[Images with keypoint coordinates]
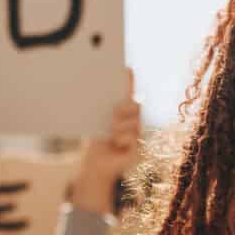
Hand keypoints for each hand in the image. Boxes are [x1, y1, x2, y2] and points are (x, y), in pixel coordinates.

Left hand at [72, 68, 141, 217]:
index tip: (126, 69)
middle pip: (135, 106)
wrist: (96, 165)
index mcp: (123, 114)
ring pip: (135, 121)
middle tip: (113, 118)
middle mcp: (134, 122)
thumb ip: (103, 114)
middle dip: (124, 109)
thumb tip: (95, 102)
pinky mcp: (139, 148)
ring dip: (119, 127)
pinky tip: (117, 143)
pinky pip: (133, 135)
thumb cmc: (97, 144)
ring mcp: (139, 135)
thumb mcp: (98, 125)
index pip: (127, 95)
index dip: (128, 83)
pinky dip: (122, 138)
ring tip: (112, 135)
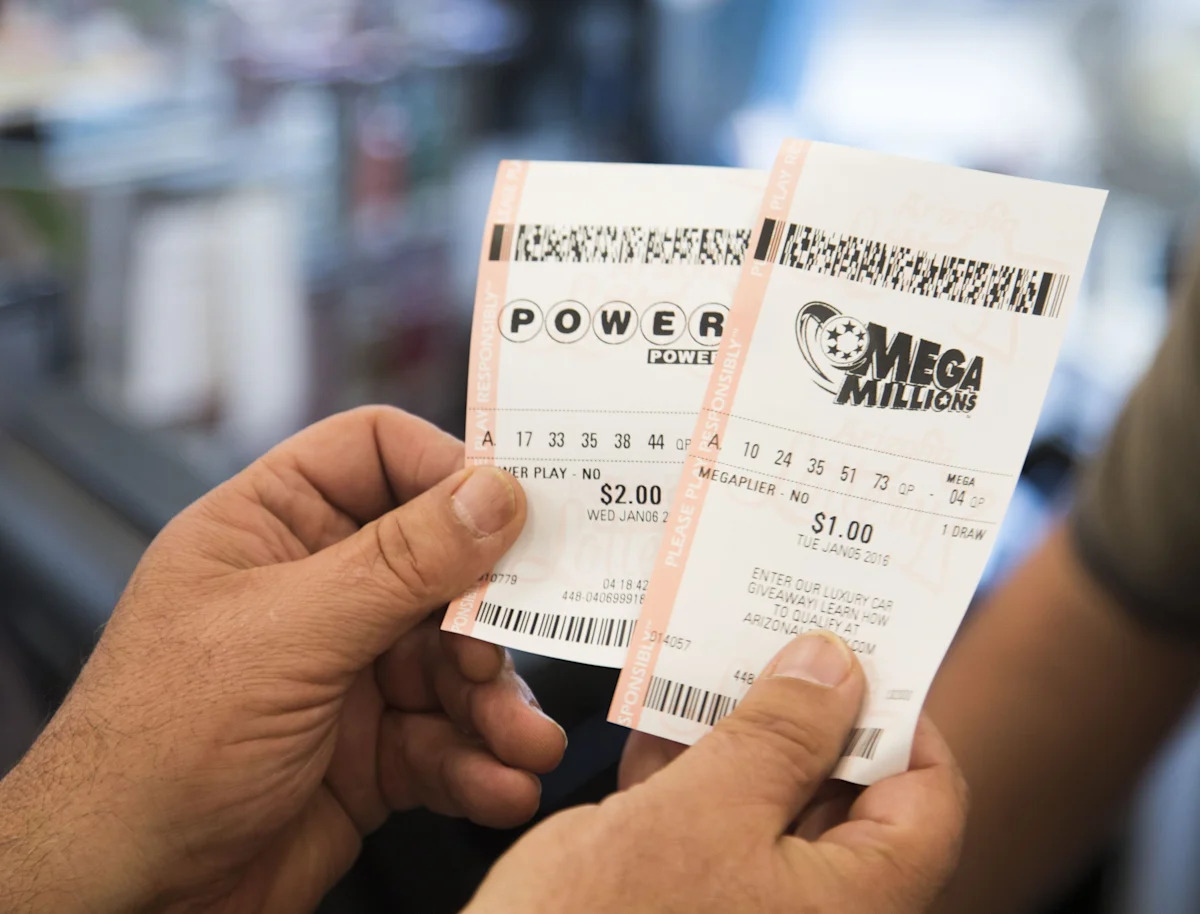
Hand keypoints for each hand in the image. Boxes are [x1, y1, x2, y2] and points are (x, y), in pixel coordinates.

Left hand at [0, 407, 565, 913]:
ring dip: (496, 704)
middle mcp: (318, 591)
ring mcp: (348, 673)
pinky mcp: (373, 752)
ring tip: (522, 741)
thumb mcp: (288, 635)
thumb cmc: (156, 746)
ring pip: (455, 663)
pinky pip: (448, 741)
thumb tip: (495, 494)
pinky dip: (481, 764)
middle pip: (439, 567)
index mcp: (273, 528)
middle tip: (504, 650)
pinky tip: (499, 786)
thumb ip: (400, 563)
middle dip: (485, 616)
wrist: (125, 896)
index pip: (376, 455)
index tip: (519, 505)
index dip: (447, 469)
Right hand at [467, 632, 966, 913]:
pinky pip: (715, 826)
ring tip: (712, 661)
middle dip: (809, 712)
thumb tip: (835, 666)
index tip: (859, 656)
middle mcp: (814, 910)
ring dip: (741, 733)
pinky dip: (693, 773)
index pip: (927, 798)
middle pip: (848, 792)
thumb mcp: (700, 813)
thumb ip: (777, 736)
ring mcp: (751, 906)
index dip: (900, 718)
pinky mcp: (693, 901)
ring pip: (773, 803)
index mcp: (851, 903)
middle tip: (776, 639)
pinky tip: (658, 724)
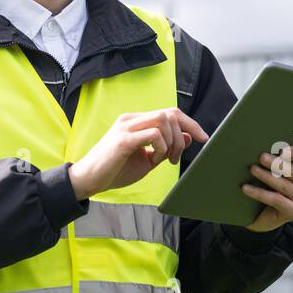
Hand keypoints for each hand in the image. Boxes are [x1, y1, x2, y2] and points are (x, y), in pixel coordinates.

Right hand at [68, 108, 209, 198]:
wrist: (89, 179)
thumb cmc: (116, 170)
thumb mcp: (148, 159)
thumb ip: (166, 147)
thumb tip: (187, 136)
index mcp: (137, 121)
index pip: (170, 113)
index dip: (190, 123)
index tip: (203, 138)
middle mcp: (131, 119)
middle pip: (170, 113)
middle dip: (183, 134)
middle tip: (175, 157)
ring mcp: (126, 127)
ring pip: (164, 120)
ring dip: (172, 141)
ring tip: (164, 158)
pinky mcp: (122, 139)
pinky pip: (153, 134)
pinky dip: (161, 147)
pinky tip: (154, 159)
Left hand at [241, 144, 292, 232]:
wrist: (260, 216)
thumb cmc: (265, 187)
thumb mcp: (270, 171)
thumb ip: (273, 161)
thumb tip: (262, 151)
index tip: (283, 150)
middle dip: (278, 164)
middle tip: (262, 157)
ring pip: (285, 186)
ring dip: (267, 176)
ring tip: (253, 169)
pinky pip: (276, 200)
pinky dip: (260, 193)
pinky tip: (245, 188)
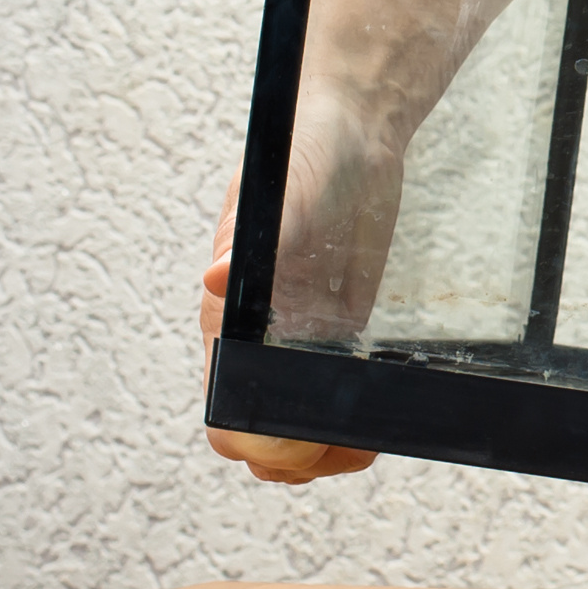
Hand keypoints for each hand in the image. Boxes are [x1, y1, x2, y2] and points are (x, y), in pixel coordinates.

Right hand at [199, 89, 401, 483]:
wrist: (348, 131)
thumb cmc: (304, 153)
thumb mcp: (284, 190)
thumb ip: (255, 238)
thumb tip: (214, 281)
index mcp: (231, 315)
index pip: (225, 406)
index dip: (258, 434)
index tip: (302, 436)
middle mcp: (254, 337)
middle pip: (253, 433)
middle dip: (293, 457)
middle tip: (346, 447)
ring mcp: (293, 339)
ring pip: (289, 426)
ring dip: (321, 453)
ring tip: (363, 444)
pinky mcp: (333, 332)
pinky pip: (325, 398)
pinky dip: (344, 424)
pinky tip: (372, 419)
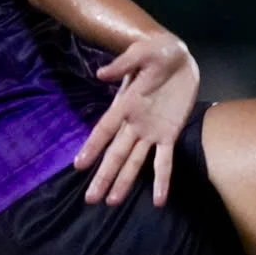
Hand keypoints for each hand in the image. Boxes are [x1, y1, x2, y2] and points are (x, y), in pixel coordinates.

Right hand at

• _What you should do_
In your copy, exclude the pictures and repeat each entry above exactly.

• _Exercise response_
Hand keypoints for each hand in the image. Boxes are [x1, y1, x2, y2] and points are (x, y), in pixel coordinates.

Left hand at [72, 68, 141, 217]:
index tip: (126, 69)
middle pip: (135, 106)
wrist: (96, 165)
index mcp: (123, 114)
ring pip: (135, 121)
middle tip: (113, 118)
middle mcp: (134, 122)
thumb ip: (103, 114)
middle dip: (124, 109)
thumb tip: (95, 102)
pinky mcp: (139, 148)
ring dip: (119, 127)
pinky tip: (117, 143)
pinky pip: (133, 135)
thumb cmc: (97, 144)
ring mcp: (139, 135)
thumb mcp: (98, 125)
index pip: (127, 95)
index dip: (128, 83)
pinky dip: (122, 138)
ring tip: (112, 135)
Hand keypoints for each hand in the image. Boxes are [x1, y1, x2, y2] and points are (x, y), in pixel coordinates.

Left hand at [0, 407, 565, 913]:
ring dip: (496, 704)
middle mcp: (318, 591)
ring mcp: (348, 673)
pinky mcp: (373, 752)
ring tip: (522, 741)
thumb mcp: (288, 635)
thumb cmc: (156, 746)
ring pip: (455, 663)
pinky pip: (448, 741)
thumb tip: (495, 494)
pinky dip: (481, 764)
middle pip: (439, 567)
index mcp: (273, 528)
middle tip: (504, 650)
pinky tip: (499, 786)
thumb ip: (400, 563)
middle dip: (485, 616)
wrist: (125, 896)
index pip: (376, 455)
index tip: (519, 505)
index dip: (447, 469)
Right hand at [467, 632, 966, 913]:
pinky pip: (715, 826)
ring tip: (712, 661)
middle dip: (809, 712)
thumb tip: (835, 666)
index tip: (859, 656)
middle mcp: (814, 910)
ring dip: (741, 733)
pinky dip: (693, 773)
index pip: (927, 798)
middle pip: (848, 792)
thumb mcp: (700, 813)
thumb ip: (777, 736)
ring mcp: (751, 906)
index dip: (900, 718)
pinky mcp: (693, 901)
ring pip: (773, 803)
index mcp: (851, 903)
middle tip: (776, 639)
pinky tip: (658, 724)
Hand keypoints for each hand in the image. Boxes are [x1, y1, x2, y2] and points are (x, y), in pixel coordinates.

Right hand at [68, 108, 209, 198]:
wrist: (89, 179)
thumb cmc: (116, 170)
thumb mcp: (148, 159)
thumb ip: (166, 147)
thumb tip: (187, 136)
index mcp: (137, 121)
index pip: (170, 113)
index dip: (190, 123)
index tip: (203, 138)
middle mcp: (131, 119)
middle pip: (170, 113)
middle dip: (183, 134)
middle tip: (175, 157)
ring mcp: (126, 127)
ring pip: (164, 120)
ring dip: (172, 141)
ring tip: (164, 158)
pinky mcp: (122, 139)
pinky pip: (153, 134)
pinky dip: (161, 147)
pinky tip: (154, 159)
Left hand at [241, 144, 292, 232]:
wrist: (260, 216)
thumb cmc: (265, 187)
thumb mcp: (270, 171)
thumb ip: (273, 161)
thumb tip: (262, 151)
index tip: (283, 150)
middle dip: (278, 164)
middle tip: (262, 157)
ring pip: (285, 186)
ring dip: (267, 176)
ring tip: (253, 169)
pinky pip: (276, 200)
pinky dip: (260, 193)
pinky tip: (245, 188)
Hand keypoints for each hand in the image. Boxes are [x1, y1, x2, y2] and points are (x, y), in pixel coordinates.

Right hand at [199, 89, 401, 483]:
wrist: (348, 131)
thumb cmc: (304, 153)
thumb mcp: (284, 190)
thumb ip: (255, 238)
thumb tip: (214, 281)
index mcp: (231, 315)
index pip: (225, 406)
index dip: (258, 434)
index tip: (302, 436)
middle mcp: (254, 337)
middle pip: (253, 433)
middle dip: (293, 457)
middle tip: (346, 447)
ring mcp: (293, 339)
ring pip: (289, 426)
ring dip: (321, 453)
ring tip: (363, 444)
pinky mcp: (333, 332)
pinky pip: (325, 398)
pinky dip: (344, 424)
pinky tip: (372, 419)
Hand keypoints for each hand in the image. Boxes are [x1, y1, x2, y2] and points are (x, y), in pixel coordinates.

Right hand at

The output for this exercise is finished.